Records for the task:
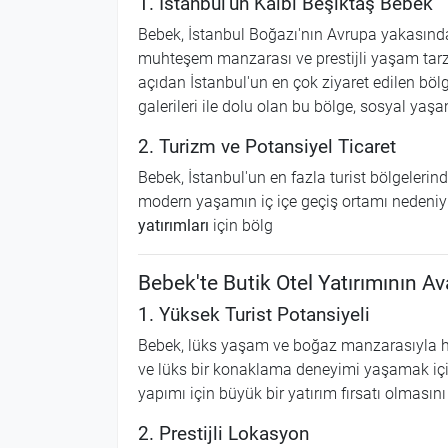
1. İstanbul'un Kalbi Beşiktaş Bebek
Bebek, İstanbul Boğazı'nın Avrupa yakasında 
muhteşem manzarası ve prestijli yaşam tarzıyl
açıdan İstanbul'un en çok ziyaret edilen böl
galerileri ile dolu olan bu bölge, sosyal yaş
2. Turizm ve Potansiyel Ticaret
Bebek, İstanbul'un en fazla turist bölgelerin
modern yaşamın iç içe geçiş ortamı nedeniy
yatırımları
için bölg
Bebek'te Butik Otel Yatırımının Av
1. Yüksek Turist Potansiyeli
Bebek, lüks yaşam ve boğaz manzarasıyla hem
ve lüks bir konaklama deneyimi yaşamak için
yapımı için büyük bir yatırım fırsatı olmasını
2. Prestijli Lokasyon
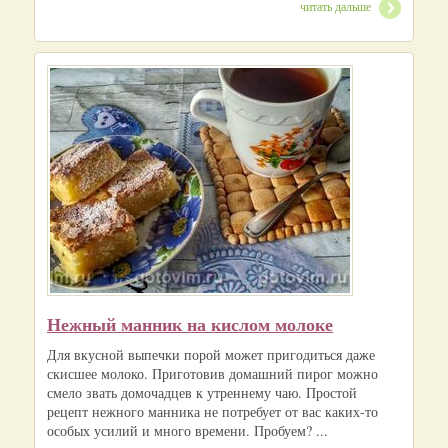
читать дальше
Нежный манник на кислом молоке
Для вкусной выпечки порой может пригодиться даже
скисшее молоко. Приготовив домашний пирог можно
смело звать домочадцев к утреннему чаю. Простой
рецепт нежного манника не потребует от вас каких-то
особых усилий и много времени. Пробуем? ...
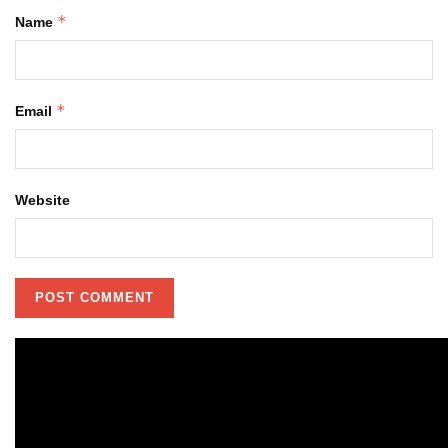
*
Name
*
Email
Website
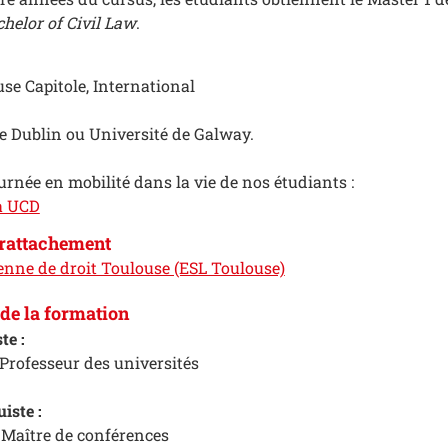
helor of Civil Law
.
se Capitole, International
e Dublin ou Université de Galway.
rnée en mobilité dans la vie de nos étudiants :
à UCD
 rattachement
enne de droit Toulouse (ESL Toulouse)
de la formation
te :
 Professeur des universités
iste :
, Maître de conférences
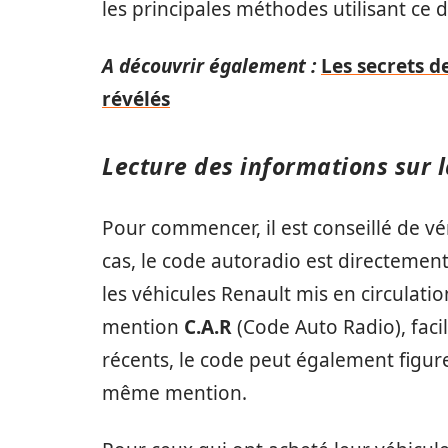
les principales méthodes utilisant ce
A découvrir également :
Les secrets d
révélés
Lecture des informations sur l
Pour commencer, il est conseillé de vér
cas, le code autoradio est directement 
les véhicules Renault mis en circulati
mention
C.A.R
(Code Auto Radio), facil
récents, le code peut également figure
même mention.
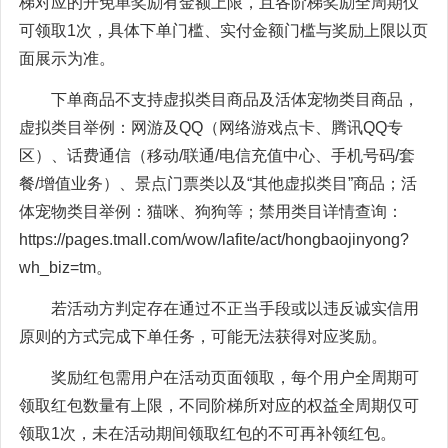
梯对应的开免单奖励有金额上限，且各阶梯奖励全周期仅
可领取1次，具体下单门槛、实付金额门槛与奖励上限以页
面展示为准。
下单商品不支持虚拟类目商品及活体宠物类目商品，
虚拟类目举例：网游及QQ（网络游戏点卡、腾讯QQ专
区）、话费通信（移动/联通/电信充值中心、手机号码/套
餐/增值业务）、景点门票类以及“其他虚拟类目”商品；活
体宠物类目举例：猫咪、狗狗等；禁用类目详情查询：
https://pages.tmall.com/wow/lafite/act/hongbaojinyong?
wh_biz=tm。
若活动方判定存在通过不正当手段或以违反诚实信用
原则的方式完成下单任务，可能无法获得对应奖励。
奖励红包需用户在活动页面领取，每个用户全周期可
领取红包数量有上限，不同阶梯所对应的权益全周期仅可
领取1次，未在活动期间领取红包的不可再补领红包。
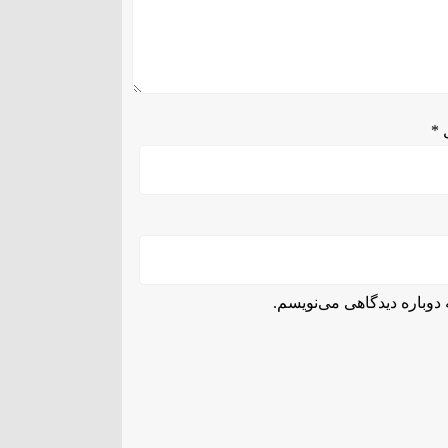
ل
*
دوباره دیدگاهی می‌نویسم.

What you have to do:
Please render the lines above as a numbered list, skipping blank lines and leaving out the pictures.

Final answer:
1. 1. İstanbul'un Kalbi Beşiktaş Bebek
2. Bebek, İstanbul Boğazı'nın Avrupa yakasında 
3. muhteşem manzarası ve prestijli yaşam tarzıyl
4. açıdan İstanbul'un en çok ziyaret edilen böl
5. galerileri ile dolu olan bu bölge, sosyal yaş
6. 2. Turizm ve Potansiyel Ticaret
7. Bebek, İstanbul'un en fazla turist bölgelerin
8. modern yaşamın iç içe geçiş ortamı nedeniy
9. yatırımları
10. için bölg
11. Bebek'te Butik Otel Yatırımının Av
12. 1. Yüksek Turist Potansiyeli
13. Bebek, lüks yaşam ve boğaz manzarasıyla hem
14. ve lüks bir konaklama deneyimi yaşamak için
15. yapımı için büyük bir yatırım fırsatı olmasını
16. 2. Prestijli Lokasyon
17. читать дальше
18. Нежный манник на кислом молоке
19. Для вкусной выпечки порой может пригодиться даже
20. скисшее молоко. Приготовив домашний пирог можно
21. смело звать домочадцев к утреннему чаю. Простой
22. рецепт нежного манника не потребует от вас каких-то
23. особых усилий и много времени. Пробуем? ...
24. *
25. Name
26. *
27. Email
28. Website
29. helor of Civil Law
30. .
31. se Capitole, International
32. e Dublin ou Université de Galway.
33. rnée en mobilité dans la vie de nos étudiants :
34. à UCD
35.  rattachement
36. enne de droit Toulouse (ESL Toulouse)
37. de la formation
38. te :
39.  Professeur des universités
40. iste :
41. , Maître de conférences
42. les principales méthodes utilisant ce
43. A découvrir également :
44. Les secrets d
45. révélés
46. Lecture des informations sur l
47. Pour commencer, il est conseillé de vér
48. cas, le code autoradio est directement 
49. les véhicules Renault mis en circulati
50. mention
51. C.A.R
52. (Code Auto Radio), facil
53. récents, le code peut également figure
54. même mention.
55. 梯对应的开免单奖励有金额上限，且各阶梯奖励全周期仅
56. 可领取1次，具体下单门槛、实付金额门槛与奖励上限以页
57. 面展示为准。
58. 下单商品不支持虚拟类目商品及活体宠物类目商品，
59. 虚拟类目举例：网游及QQ（网络游戏点卡、腾讯QQ专
60. 区）、话费通信（移动/联通/电信充值中心、手机号码/套
61. 餐/增值业务）、景点门票类以及“其他虚拟类目”商品；活
62. 体宠物类目举例：猫咪、狗狗等；禁用类目详情查询：
63. https://pages.tmall.com/wow/lafite/act/hongbaojinyong?
64. wh_biz=tm。
65. 若活动方判定存在通过不正当手段或以违反诚实信用
66. 原则的方式完成下单任务，可能无法获得对应奖励。
67. 奖励红包需用户在活动页面领取，每个用户全周期可
68. 领取红包数量有上限，不同阶梯所对应的权益全周期仅可
69. 领取1次，未在活动期间领取红包的不可再补领红包。
70. ل
71. *
72. دوباره دیدگاهی می‌نویسم.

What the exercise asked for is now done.